這漢子半隻腳都踏進棺材了竟還這般爲所欲爲。
江子笙低首睨了那個大鬍子一眼,示意夏流殤往後退,擡頭間已是笑容可掬的模樣。
“抱歉,是在下失了禮數唐突了。”江子笙向着大鬍子微微彎腰賠禮道歉。
“咳咳……大爺好說話的很。”大鬍子洋洋得意地望了江子笙一眼,大咧咧地靠坐在木登上,,一隻腳依舊搭在木桌上,伸出一隻滿是紅疹的手,噴吐着惡臭的呼吸。
江子笙握住他的脈,眉頭稍稍擰起。
這個大鬍子是輕型的鼠疫,身體還沒被病菌損害多少,難怪還能活蹦亂跳。
既然你爲虎作倀,那姑奶奶就讓你好好吃些骨頭。
江子笙眸光閃過一絲狡黠的神色,臉上換上一副天塌下來的模樣。
大鬍子被江子笙弄的滿心發慌,粗着嗓子急切地道:“神醫我的病能治嗎?”
江子笙眉頭皺的更緊了,半晌悠悠嘆了一聲,“實不相瞞,您雖然也是瘟疫但是跟其他人不同,很難痊癒。”
“大夫你沒搞錯吧,我身體還壯的很。”大鬍子五官一下變得猙獰扭曲起來。
“但,救死扶傷是我們大夫的天性,你放心我竭盡全力也會替您醫治的。”江子笙無奈地搖了搖頭,一副憂國憂民的樣子。
大鬍子聽江子笙這樣說,臉色明顯好了許多。
江子笙從懷中抽出金針,暗暗調動內力,以極其迅猛的方式灌入玉魄金針,飛快地扎入了大鬍子的掌心。

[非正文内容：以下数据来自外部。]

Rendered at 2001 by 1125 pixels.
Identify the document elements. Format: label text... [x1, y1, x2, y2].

時間不過瞬息,大鬍子掌心一處連接全身的脈絡便撕裂開來,化成了一灘血水。
“啊!”大鬍子感受着掌心傳來的劇痛,不斷慘叫着,雙眼驀地睜大,望着自己那隻紅的發紫的手臂,驚恐萬分。
“你,你對我的手做了什麼?”大鬍子的毅力也算異於常人,即便此刻已痛不欲生依舊能夠完整的說出一句話。
跟在他身後的幾個瘦不拉幾的小弟,從地上撈起石頭,大有一副一言不合拔刀相向的架勢。
“在下剛不過是替您治病,並沒有做什麼。”江子笙一臉無辜地看着大鬍子,看着微微發黑的針端,撇了撇嘴。

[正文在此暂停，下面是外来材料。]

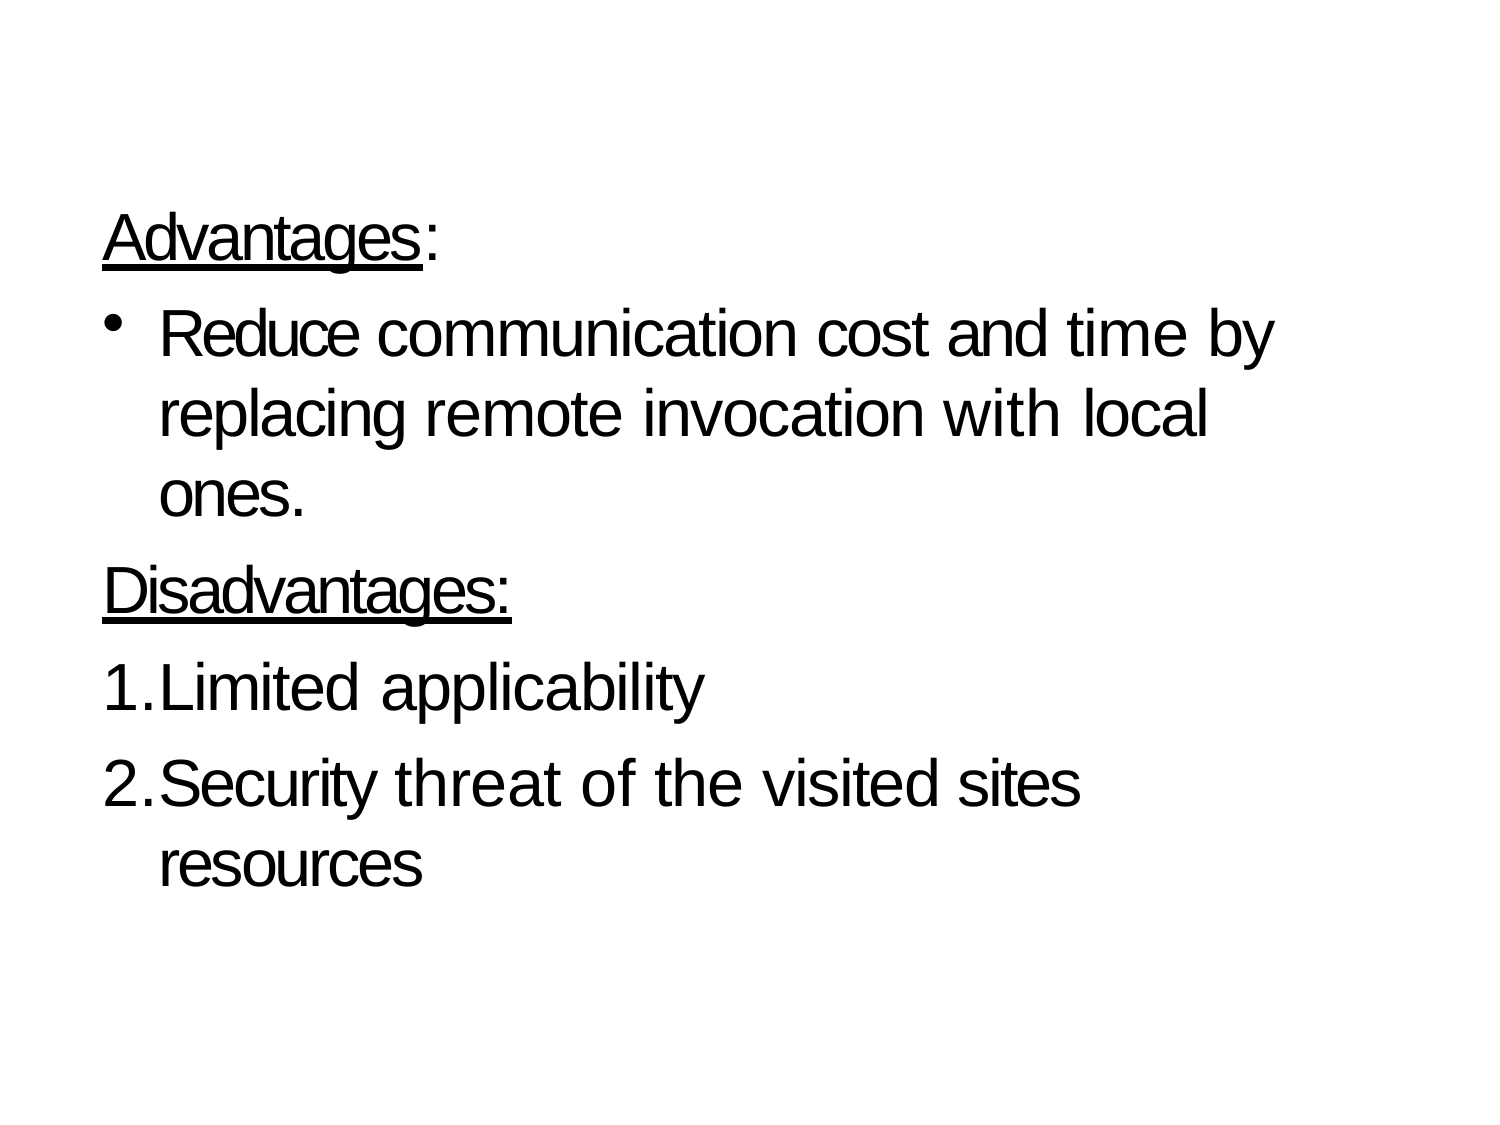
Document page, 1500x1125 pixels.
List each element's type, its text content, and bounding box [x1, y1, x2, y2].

text_box Advantages: Reduce communication cost and time by replacing remote invocation with local ones. Disadvantages: Limited applicability Security threat of the visited sites resources [99, 174, 1360, 900]
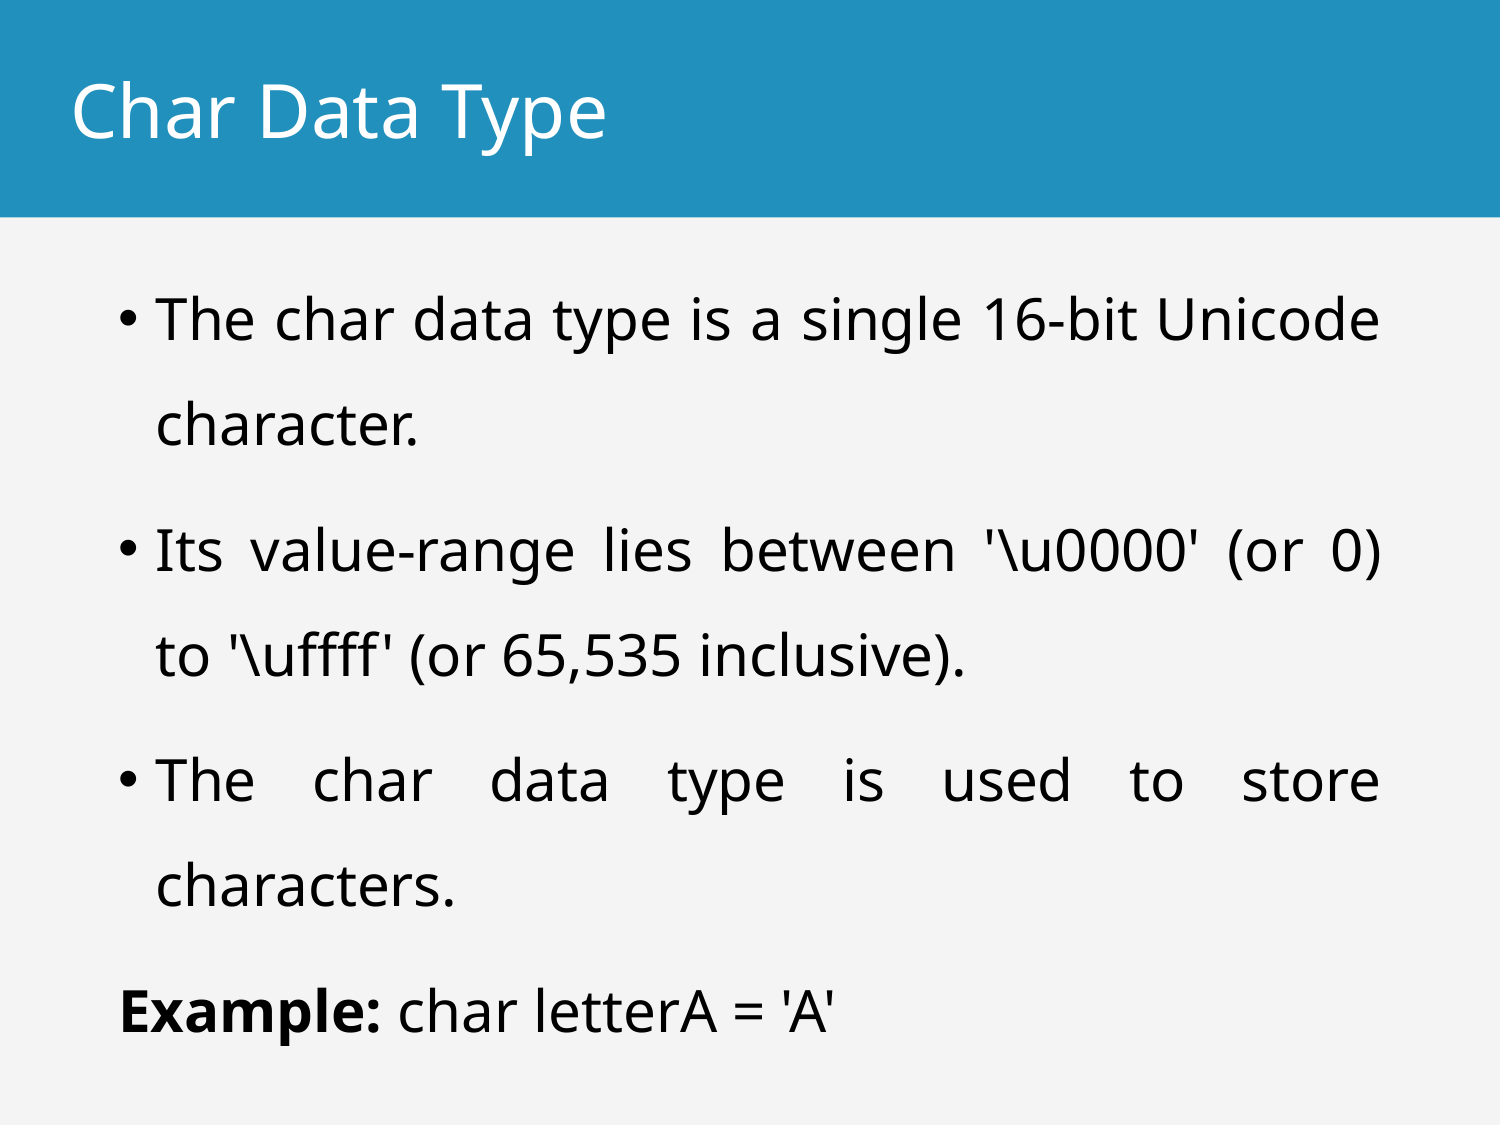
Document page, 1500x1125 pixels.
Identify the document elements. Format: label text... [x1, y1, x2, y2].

list The char data type is a single 16-bit Unicode character. Its value-range lies between '\u0000' (or 0) to '\uffff' (or 65,535 inclusive). The char data type is used to store characters. Example: char letterA = 'A' [103, 239, 1397, 1061]
title Char Data Type [55, 0, 1350, 218]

大鬍子顯然不信江子笙的鬼話,他緊緊的握住無法動彈的右手,他感覺他的右手已經徹底廢了。
“放心吧,你的手廢不了,這是治療出現的後遺症,一會就好了。”江子笙做了壞事還一副好心沒好報的模樣。
大鬍子手沒廢,但身體卻廢了,江子笙這一針下去,大鬍子以後便成了個肩不能挑,背不能抗的廢人。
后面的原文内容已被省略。